Со своего четвертого этажа я услышал бешеный лай овчарки, зверский окрик Штайнмана, пытавшегося по-видимому оттащить злобного зверя от маленьких негодяев, попавших в ловушку. Входная дверь в подъезд была еще заперта. Чуть позже я услышал громкую ругань и стоны покусанных воров.
Я удовлетворенно закрыл входную дверь, вымыл руки, поднял и положил назад в секретер шкатулку и камеру, хлебнул два раза из горлышка холодного Мартини из холодильника и пошел в спальню. Рассказал все Владе. Посмеялся вместе с ней над собой. И свободный, и счастливый, как горный орел, парящий над Чегетом, с удовольствием растянулся на своем матрасе. Заснул. Мне приснился забавный сон.
Сон о том, как накладно быть владельцем троллейбуса.
Вот, сижу я в подозрительном бюро с круглым окошком, из которого открывается вид на Золотой мост в Сан-Франциско, составляю какие-то сметы, считаю что-то на арифмометре и смакую почему-то апельсиновый сок, который в не сонном, бодрствующем состоянии терпеть не могу, потому что кишки разъедает…
Сижу, смакую, считаю, а думаю — только о моем троллейбусе. Переживаю за него. Потому что он — на линии. На дворе дождь, туман, фиолетовая мгла, по причалам бродят невообразимые чудовища, похожие на гигантских морских львов. Ветер воет. Буря! Но троллейбус должен строго по расписанию следовать по маршруту. Задыхающийся, больной астмой водитель должен вежливо объявлять остановки, открывать и закрывать двери, трогаться, тормозить, следить за дорогой.
Пассажиры мой троллейбус не любят, они вытирают о чистый пол грязные ноги, режут мягкие сиденья ножами, царапают стекла алмазными стеклорезами, выворачивают с мясом поручни, разбивают лампы, ломают автоматические двери, плюют, курят, устраивают драки, лупят в исступлении по пластиковым стенам своими тяжелыми черными ботинками.
Ко мне в бюро вбегают кредиторы, похожие на куклу Петрушка. Носатые, в красных колпаках и полосатых брюках. Руки у них четырехпалые. Петрушки-кредиторы требуют немедленно выплатить им проценты по займам.

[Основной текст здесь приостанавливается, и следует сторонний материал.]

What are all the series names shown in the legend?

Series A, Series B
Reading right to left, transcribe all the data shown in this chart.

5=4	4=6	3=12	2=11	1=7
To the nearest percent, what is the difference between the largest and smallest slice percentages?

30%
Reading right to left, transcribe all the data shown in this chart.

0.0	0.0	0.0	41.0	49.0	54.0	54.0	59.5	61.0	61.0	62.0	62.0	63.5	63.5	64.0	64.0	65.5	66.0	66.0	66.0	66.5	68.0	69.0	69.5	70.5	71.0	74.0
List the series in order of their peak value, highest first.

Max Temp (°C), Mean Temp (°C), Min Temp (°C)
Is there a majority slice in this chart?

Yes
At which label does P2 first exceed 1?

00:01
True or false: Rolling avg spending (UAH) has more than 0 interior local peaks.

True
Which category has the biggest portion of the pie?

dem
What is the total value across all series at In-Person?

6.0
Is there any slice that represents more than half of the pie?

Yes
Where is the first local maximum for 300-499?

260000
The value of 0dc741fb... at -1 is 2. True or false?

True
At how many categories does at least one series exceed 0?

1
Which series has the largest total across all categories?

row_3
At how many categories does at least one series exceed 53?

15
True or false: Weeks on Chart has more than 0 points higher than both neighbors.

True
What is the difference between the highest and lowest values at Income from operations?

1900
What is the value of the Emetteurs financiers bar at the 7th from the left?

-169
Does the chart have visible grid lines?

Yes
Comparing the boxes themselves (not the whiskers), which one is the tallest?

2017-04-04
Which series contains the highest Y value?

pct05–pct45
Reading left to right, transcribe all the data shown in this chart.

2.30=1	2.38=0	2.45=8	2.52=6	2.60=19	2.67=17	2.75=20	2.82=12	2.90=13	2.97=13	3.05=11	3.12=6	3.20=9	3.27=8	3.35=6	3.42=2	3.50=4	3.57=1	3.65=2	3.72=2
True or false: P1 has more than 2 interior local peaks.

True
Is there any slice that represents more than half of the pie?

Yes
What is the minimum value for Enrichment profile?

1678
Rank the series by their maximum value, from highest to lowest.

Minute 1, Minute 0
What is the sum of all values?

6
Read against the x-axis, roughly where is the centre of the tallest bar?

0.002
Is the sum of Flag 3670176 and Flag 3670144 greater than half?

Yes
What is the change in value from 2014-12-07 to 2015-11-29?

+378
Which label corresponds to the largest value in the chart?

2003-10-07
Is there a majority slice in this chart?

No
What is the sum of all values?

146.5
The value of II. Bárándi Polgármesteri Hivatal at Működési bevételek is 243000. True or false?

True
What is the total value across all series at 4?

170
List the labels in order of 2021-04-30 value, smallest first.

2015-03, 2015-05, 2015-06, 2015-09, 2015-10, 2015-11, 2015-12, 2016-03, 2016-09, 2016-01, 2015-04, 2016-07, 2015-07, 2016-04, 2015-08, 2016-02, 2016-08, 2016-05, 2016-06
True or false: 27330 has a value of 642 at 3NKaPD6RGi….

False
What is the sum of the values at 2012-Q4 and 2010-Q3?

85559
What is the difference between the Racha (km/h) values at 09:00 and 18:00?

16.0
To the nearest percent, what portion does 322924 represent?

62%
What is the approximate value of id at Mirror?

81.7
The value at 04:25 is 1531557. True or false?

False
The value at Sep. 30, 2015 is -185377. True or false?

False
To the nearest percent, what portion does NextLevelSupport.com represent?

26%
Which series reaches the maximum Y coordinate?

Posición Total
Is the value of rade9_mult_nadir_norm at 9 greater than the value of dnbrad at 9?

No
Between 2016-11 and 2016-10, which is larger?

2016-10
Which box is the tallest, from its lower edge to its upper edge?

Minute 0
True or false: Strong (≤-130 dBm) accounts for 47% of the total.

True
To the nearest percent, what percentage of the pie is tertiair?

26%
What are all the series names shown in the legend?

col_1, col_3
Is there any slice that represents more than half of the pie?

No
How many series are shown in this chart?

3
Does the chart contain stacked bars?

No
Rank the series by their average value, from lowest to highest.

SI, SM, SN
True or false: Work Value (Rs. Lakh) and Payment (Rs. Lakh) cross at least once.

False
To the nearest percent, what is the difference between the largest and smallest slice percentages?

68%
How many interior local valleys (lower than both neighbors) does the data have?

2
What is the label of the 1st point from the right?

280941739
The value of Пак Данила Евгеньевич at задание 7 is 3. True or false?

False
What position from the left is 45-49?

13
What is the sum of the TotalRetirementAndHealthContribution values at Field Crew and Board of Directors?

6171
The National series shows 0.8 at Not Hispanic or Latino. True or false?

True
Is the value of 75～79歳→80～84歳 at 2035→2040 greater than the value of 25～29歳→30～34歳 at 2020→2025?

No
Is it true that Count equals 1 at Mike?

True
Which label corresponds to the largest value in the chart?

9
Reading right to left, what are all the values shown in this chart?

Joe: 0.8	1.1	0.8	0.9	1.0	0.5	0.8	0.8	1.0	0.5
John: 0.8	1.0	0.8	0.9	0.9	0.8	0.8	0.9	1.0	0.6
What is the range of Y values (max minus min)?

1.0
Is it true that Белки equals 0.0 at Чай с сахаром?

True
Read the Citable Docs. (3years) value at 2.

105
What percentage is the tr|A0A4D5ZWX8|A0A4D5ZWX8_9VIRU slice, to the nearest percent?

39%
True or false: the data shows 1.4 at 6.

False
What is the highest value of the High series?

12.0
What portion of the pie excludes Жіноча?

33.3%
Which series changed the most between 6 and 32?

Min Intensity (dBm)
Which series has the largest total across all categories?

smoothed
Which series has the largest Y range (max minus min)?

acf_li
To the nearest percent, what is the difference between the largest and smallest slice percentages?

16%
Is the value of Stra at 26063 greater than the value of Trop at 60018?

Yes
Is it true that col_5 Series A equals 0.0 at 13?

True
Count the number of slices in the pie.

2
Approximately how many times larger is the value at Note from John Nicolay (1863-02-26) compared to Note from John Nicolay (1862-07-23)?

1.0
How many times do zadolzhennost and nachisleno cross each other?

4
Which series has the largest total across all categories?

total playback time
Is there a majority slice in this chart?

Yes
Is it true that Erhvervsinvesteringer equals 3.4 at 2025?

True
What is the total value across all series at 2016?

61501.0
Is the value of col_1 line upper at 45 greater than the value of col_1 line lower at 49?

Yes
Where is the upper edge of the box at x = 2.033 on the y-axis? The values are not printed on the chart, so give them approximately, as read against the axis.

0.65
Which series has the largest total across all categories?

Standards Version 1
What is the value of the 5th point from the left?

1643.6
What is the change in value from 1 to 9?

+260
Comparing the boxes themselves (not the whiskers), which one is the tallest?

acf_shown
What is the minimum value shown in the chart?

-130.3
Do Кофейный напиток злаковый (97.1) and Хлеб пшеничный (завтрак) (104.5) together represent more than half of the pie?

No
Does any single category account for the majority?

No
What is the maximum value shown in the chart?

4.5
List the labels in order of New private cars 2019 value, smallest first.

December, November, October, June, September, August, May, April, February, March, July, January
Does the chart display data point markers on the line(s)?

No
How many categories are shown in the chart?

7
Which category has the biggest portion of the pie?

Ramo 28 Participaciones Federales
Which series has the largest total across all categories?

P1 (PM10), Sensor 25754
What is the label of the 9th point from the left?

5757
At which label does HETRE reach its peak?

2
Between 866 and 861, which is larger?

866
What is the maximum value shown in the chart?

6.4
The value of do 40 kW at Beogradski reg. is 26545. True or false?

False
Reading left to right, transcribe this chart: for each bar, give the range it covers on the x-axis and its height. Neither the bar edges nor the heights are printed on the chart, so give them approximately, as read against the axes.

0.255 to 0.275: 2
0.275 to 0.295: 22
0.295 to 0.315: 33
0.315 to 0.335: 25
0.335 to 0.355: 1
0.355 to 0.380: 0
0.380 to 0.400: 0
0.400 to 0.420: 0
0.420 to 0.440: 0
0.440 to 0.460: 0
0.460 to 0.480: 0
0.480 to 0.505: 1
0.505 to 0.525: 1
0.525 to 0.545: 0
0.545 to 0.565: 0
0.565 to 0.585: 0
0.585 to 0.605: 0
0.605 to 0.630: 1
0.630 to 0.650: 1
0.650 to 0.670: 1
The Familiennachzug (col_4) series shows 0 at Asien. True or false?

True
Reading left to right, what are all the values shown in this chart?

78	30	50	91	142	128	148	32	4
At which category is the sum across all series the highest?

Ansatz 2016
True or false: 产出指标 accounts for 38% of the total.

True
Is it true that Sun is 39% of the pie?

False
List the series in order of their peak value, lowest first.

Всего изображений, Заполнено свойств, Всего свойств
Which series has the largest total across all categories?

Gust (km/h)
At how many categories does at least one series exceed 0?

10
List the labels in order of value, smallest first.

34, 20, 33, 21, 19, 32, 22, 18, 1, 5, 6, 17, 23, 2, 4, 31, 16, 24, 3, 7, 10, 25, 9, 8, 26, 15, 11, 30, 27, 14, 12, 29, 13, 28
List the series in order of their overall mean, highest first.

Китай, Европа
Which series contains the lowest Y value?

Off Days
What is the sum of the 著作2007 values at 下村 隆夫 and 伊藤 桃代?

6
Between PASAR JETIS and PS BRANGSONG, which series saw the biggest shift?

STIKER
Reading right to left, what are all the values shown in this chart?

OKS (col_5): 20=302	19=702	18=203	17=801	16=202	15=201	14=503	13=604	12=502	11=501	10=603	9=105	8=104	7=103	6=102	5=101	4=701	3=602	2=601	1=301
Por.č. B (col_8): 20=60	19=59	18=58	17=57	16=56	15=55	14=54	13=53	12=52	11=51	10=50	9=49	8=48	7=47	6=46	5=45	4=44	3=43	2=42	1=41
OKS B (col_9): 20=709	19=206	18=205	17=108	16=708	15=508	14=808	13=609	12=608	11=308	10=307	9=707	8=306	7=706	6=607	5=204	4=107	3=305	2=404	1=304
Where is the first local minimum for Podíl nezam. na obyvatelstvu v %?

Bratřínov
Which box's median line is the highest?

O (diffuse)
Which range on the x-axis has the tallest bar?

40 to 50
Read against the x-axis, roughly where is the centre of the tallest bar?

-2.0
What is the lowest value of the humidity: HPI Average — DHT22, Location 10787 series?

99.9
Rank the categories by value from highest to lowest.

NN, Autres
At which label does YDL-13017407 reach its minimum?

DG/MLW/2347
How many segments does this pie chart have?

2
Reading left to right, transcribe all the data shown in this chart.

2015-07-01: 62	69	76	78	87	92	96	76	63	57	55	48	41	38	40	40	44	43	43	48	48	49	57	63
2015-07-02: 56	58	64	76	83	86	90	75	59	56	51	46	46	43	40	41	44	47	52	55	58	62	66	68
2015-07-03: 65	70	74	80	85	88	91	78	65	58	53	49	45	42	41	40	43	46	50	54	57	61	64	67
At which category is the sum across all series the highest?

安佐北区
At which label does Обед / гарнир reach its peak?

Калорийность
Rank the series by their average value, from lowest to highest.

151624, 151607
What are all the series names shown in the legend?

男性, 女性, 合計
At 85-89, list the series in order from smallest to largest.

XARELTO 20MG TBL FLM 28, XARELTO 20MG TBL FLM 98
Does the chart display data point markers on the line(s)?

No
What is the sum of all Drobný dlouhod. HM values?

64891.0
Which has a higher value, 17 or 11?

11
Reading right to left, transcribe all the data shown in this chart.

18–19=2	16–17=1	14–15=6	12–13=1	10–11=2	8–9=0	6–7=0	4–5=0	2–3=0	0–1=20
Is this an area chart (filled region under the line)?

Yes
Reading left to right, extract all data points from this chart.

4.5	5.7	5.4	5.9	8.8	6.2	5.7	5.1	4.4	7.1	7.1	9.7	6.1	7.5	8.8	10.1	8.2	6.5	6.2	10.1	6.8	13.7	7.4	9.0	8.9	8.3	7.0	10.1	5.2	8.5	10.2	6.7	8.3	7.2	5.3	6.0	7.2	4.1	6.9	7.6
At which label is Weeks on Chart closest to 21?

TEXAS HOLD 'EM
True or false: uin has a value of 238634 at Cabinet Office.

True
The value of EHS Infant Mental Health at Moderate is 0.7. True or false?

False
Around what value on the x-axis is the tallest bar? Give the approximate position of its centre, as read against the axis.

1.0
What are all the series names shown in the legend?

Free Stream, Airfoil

Грозят своими гнусавыми голосами откусить мне нос. Пляшут передо мной какой-то невыносимый гопак. Сверху вниз, по полированным стальным стержням, как пожарные, беззвучно соскальзывают налоговики-контролеры и выстраиваются передо мной полукругом. Их лица похожи на дурацких идолов с острова Пасхи. В их каменных руках — бухгалтерские книги. И вот я уже в суде. Толстомордые судьи-бурундуки мрачно смотрят в пол, а мои ослы-адвокаты брезгливо от меня отворачиваются и глазеют на полные бедра свиньи-блондинки в третьем ряду.
Медленно и жутко поднявшийся из-под земли хор-профсоюз требует сейчас же повысить зарплату водителю.
В бюро вваливается граф Цеппелин с моделью дирижабля в руках. Не без скрытого торжества он рассказывает мне о том, что цены на запчасти для троллейбусов выросли, а китайский юань упал.
— Пересаживайтесь на дирижабли, — призывает меня граф, — переходите на юани…
И он показывает мне пачку затрепанных банкнот различных цветов с противной кукольной мордой Мао.
Прямо через круглое окно ко мне в бюро въезжает мой троллейбус и застывает у меня перед носом. Он пуст. Нет ни водителя, ни пассажиров.
Я беру троллейбус в руки, очищаю его от грязи и аккуратно запаковываю в подарочную коробку. Затем звоню в Гамбург моему богатому приятелю и предлагаю ему купить троллейбус.
— Почти как новый! Отдам задешево. Триста тысяч юаней.